The scrypt() algorithm has at its core a routine called ROMmix. Basically, it defines
V(1) = hash(message)
V(2) = hash(hash(message))
V(3) = hash(hash(hash(message)))
...
and it calculates
V(V(V(V(...(message))))
Since computing V(n+1) requires computing V(n) first, the most efficient way to do this is to cache all of the previously-computed values. Once you’ve generated a large enough table, the V(V(V(…))) is just a bunch of lookups.
Caching all the previously computed values requires lots of memory, and since each lookup depends on the previous one it’s sensitive to memory latency (although if you’re mining you can work on several blocks in parallel and pipeline the requests to get around this).
GPUs can perform far more integer operations per second than a normal CPU, but have roughly the same memory bandwidth/latency as a CPU. So an algorithm that is memory-dominated should “level the playing field” between CPUs and GPUs.
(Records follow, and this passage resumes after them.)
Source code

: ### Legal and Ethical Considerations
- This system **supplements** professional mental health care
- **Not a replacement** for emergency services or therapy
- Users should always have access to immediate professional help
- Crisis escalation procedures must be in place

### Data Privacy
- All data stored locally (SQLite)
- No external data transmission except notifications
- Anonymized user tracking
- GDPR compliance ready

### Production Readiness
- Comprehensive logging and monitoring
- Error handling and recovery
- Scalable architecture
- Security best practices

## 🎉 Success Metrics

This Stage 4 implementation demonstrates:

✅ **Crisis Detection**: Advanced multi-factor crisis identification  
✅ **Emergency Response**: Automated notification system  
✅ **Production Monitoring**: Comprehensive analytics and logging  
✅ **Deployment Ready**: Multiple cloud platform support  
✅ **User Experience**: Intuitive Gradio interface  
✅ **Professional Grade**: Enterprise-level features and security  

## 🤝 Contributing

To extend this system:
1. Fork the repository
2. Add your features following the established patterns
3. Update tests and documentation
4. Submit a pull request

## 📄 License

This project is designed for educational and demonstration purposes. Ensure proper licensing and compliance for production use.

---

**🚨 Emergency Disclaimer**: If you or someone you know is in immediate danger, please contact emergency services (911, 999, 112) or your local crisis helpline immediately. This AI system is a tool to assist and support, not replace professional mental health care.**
I still don’t understand why the Tenebrix folks consider this to be an important goal. It just “equalizes” GPUs and CPUs, but you can still build custom hardware that does scrypt() much faster and cheaper than a CPU. So it’s just going from “GPUs are best” to “custom printed circuit boards covered in memory buses are best”. Nobody’s been able to explain why this change is worth all the trouble.